The stones used at that time came from a deposit on a small volcanic
island in the Red Sea,
some 45 miles off the Egyptian coast at Aswan.
Peridot is treasured in Hawaii
as the goddess Pele's tears and the ancient Romans adored its
radiant green, because it does not change in artificial light.
By the justified sinner via Flickr.com
Peridot is also found in Europe
in medieval, European churches, where it adorns many a treasure,
including the shrines in Cologne Cathedral.
Peridot is always green,
however that green can vary from yellow-green to olive to
brownish-green, the most valuable being dark, velvety-green which
shoots yellow light from its depths.
There is always an oil-like
sheen to the cut stone.
Extra-terrestrial Peridot crystals have been found in meteorites.
One such meteorite was offered for auction at Bonhams (British auction
house) in 2008 with a requested price of $3 million.

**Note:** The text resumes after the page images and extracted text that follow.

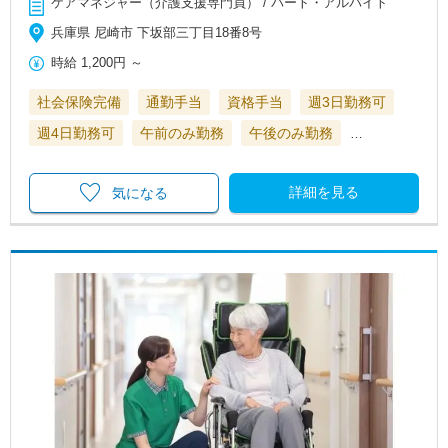
ケアマネジャー（介護支援専門員） / パート・アルバイト
兵庫県 尼崎市 下坂部三丁目18番8号
時給
1,200円
～
社会保険完備
通勤手当
資格手当
週3日勤務可
週4日勤務可
午前のみ勤務
午後のみ勤務
…
詳細を見る
気になる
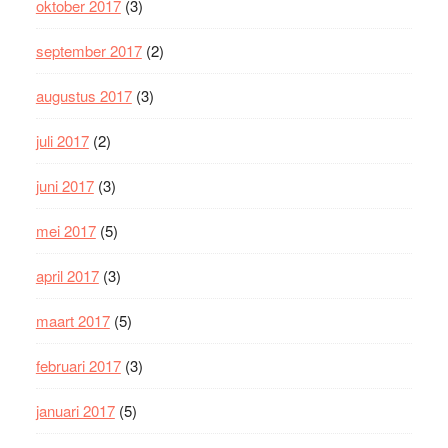
oktober 2017
(3)
september 2017
(2)
augustus 2017
(3)
juli 2017
(2)
juni 2017
(3)
mei 2017
(5)
april 2017
(3)
maart 2017
(5)
februari 2017
(3)
januari 2017
(5)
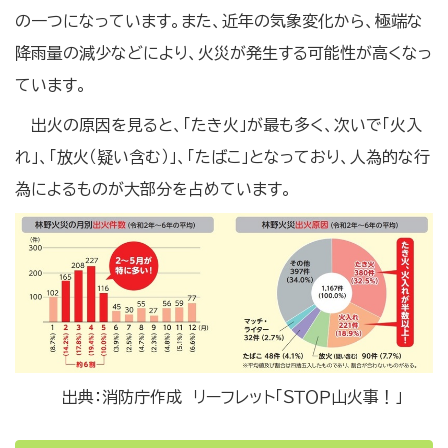
の一つになっています。また、近年の気象変化から、極端な
降雨量の減少などにより、火災が発生する可能性が高くなっ
ています。
出火の原因を見ると、「たき火」が最も多く、次いで「火入
れ」、「放火（疑い含む）」、「たばこ」となっており、人為的な行
為によるものが大部分を占めています。
出典：消防庁作成 リーフレット「ＳＴＯＰ山火事！」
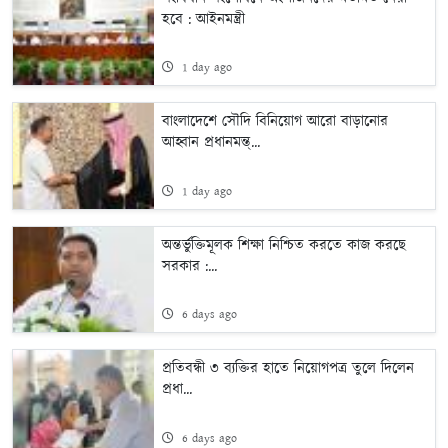
হবে : আইনমন্ত্রী
1 day ago
বাংলাদেশে সৌদি বিনিয়োগ আরো বাড়ানোর
আহ্বান প্রধানমন্ত্...
1 day ago
অন্তর্ভুক্তিমূলক শিক্ষা নিশ্চিত করতে কাজ করছে
সরকার :...
6 days ago
প্রতিবন্ধী ৩ ব্যক্তির হাতে নিয়োগপত্র তুলে দিলেন
প্রধা...
6 days ago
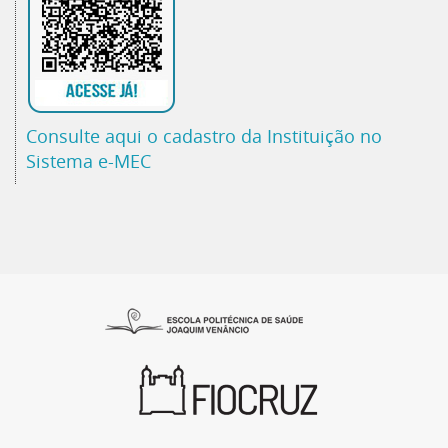
Consulte aqui o cadastro da Instituição no
Sistema e-MEC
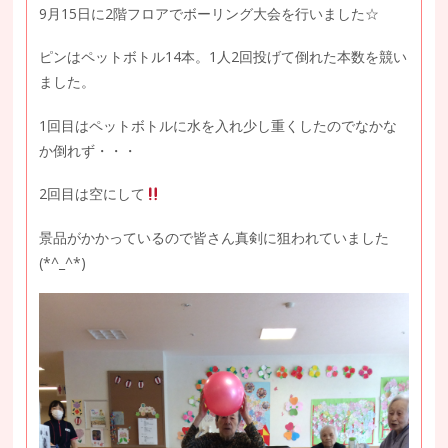
9月15日に2階フロアでボーリング大会を行いました☆
ピンはペットボトル14本。1人2回投げて倒れた本数を競い
ました。
1回目はペットボトルに水を入れ少し重くしたのでなかな
か倒れず・・・
2回目は空にして
景品がかかっているので皆さん真剣に狙われていました
(*^_^*)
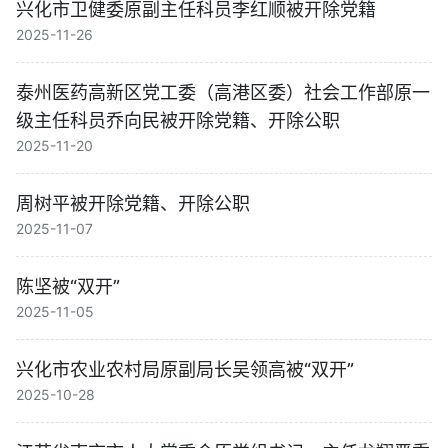
兴化市卫健委原副主任科员李红顺被开除党籍
2025-11-26
泰州医药高新区党工委（高港区委）社会工作部原一
级主任科员乔向民被开除党籍、开除公职
2025-11-20
周树平被开除党籍、开除公职
2025-11-07
陈坚被“双开”
2025-11-05
兴化市农业农村局原副局长吴领高被“双开”
2025-10-28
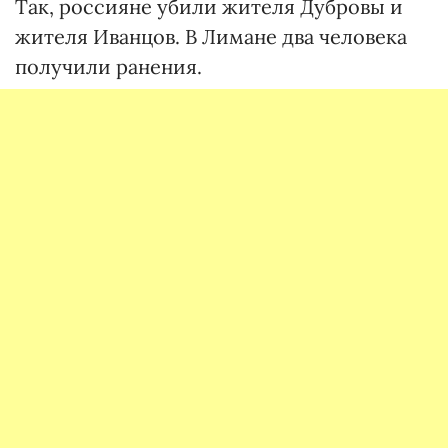
Так, россияне убили жителя Дубровы и
жителя Иванцов. В Лимане два человека
получили ранения.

Peridot is also found embedded in lava.
Peridot yields in Mogok, Myanmar, Pakistan, Minas Gerais,
Brazil, Eifel, Germany, Chihuahua, Mexico, Ethiopia, Australia,
America, and Hawaii.
Peridot is the gem quality of a mineral called Olivine which itself
is composed of two minerals-fayolite and fosterite and natural crystals
are three unequal axes at right angles to each other (Orthorhombic).